The first and second sentences are a bit disconnected here. I would
rather write the second one like this: "An example of such a change
can be a bug fix, which should be applied to all main branches."

Another thing is that I am not sure that the provided reason for doing
so ("Git is quite good at merges") is good enough. It can be said that
Git is quite good at cherry-picking too. Yet, we use merge, because it
allows to deal with large number of patches easier. Merge can be easily
visualized and understood as every merge point means that all changes
before it are included. However, to being able use merge, the developer
has to start from the oldest branch that will include this change. This
is a clear restriction over the anarchic nature of cherry-picking (where
you can introduce a change to an arbitrary branch and then cherry-pick
to others), but it pays off in the long run by better maintainability of
the project. Thus the recommended practice is a strong preference to use
merge over cherry-picking. It does not mean that cherry-picking should
be completely excluded. Occasionally, it may be useful.

◇ ◇ ◇

_Task list_
**1.** In the comment on Git merging versus cherry-picking, where must a developer start in order to use merge?
**2.** Pick up the comment on Git merging versus cherry-picking after its last sentence and keep writing it.
The records have nothing to do with the text.

_Data provided_

◇ ◇ ◇

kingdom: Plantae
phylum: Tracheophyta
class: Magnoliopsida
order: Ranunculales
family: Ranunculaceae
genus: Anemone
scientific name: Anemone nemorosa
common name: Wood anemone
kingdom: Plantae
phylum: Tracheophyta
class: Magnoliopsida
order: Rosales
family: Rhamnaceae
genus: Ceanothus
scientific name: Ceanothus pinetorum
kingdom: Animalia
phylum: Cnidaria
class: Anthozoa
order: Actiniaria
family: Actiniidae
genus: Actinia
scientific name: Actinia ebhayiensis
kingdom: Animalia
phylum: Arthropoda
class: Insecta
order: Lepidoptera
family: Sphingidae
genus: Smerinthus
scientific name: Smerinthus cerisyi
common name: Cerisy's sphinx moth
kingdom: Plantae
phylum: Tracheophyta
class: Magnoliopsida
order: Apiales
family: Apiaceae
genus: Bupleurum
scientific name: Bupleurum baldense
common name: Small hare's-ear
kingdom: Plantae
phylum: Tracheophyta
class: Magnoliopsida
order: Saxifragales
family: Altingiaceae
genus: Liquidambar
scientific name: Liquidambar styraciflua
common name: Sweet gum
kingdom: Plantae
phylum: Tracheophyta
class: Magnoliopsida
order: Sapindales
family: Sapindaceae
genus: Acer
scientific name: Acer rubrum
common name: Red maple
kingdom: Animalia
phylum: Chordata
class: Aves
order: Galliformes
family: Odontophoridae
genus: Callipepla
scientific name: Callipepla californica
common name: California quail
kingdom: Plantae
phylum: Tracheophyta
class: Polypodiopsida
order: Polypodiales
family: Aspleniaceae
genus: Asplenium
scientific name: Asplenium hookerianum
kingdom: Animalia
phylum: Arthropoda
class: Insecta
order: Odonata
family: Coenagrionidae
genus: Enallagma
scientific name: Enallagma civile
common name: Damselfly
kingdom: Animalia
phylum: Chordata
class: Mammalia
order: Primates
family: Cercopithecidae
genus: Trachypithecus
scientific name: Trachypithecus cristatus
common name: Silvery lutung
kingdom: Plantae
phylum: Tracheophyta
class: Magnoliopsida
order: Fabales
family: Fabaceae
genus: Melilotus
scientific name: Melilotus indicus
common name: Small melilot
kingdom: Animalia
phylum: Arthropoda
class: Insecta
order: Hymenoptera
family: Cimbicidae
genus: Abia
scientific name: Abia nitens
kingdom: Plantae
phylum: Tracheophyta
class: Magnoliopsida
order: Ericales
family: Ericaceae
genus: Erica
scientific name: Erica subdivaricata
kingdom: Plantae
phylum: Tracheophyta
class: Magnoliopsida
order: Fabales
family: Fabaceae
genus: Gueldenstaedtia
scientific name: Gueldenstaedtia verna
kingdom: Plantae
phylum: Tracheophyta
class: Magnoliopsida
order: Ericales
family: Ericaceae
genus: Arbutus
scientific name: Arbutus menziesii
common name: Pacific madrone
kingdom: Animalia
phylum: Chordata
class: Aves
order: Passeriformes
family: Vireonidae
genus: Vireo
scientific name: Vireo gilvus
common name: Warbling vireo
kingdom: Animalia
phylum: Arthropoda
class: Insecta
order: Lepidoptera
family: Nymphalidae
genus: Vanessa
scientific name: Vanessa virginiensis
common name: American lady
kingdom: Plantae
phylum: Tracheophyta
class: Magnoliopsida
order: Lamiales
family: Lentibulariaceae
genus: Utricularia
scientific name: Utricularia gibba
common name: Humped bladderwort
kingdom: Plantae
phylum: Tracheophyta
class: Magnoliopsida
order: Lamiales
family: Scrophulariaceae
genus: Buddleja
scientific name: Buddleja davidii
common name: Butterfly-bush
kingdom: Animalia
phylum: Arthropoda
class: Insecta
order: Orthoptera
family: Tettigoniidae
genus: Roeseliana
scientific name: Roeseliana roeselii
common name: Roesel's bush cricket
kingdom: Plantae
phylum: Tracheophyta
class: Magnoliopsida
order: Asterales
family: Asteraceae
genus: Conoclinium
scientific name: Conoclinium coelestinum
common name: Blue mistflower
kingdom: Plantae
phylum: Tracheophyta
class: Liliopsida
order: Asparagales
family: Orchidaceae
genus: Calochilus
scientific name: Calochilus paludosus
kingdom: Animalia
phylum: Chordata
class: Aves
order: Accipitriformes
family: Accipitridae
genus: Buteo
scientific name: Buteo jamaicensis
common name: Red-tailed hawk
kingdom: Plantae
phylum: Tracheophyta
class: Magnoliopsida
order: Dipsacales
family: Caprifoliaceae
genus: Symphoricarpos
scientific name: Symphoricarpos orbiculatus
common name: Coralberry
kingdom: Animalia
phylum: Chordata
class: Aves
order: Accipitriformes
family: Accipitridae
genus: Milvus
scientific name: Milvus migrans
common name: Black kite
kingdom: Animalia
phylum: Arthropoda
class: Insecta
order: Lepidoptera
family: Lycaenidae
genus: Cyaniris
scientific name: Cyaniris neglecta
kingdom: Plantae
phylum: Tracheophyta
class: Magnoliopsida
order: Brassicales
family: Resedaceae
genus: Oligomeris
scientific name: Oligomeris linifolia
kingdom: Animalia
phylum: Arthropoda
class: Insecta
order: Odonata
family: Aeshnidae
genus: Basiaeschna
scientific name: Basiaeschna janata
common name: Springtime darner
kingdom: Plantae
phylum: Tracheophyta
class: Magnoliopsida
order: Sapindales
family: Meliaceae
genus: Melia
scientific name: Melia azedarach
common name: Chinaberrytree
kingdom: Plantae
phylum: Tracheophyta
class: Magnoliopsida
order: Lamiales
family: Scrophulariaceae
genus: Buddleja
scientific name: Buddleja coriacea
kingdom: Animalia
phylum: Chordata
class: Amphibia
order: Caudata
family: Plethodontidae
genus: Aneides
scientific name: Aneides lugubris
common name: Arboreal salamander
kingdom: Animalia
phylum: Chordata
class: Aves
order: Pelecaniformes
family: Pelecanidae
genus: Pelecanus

◇ ◇ ◇

_Expected answers_
**1.** From the oldest branch that will include the change.

**2.**
> +
> +A quick moment of thought reveals that you cannot do this by merging
> +"downwards" to older releases, since that would merge 'all' changes.

IMHO, expressions such as "a quick moment of thought reveals..." is
more suitable for blogs than for serious documentation.

> +Hence the following:
> +
> +.Merge upwards
> +[caption="Rule: "]
> +=====================================
> +Always commit your fixes to the oldest supported branch that require
> +them.  Then (periodically) merge the main branches upwards into each
> +other.
> +=====================================

Perhaps, it is worth to note here that a non-trivial fixes can be
implemented as topic branches, which starts from the oldest branch
that needs them.

> +
> +This gives a very controlled flow of fixes.  If you notice that you
> +have applied a fix to e.g. 'master' that is also required in 'maint',
> +you will need to cherry-pick it (using linkgit:git-cherry-pick[1])
> +downwards.  This will happen a few times and is nothing to worry about
> +unless you do it all the time.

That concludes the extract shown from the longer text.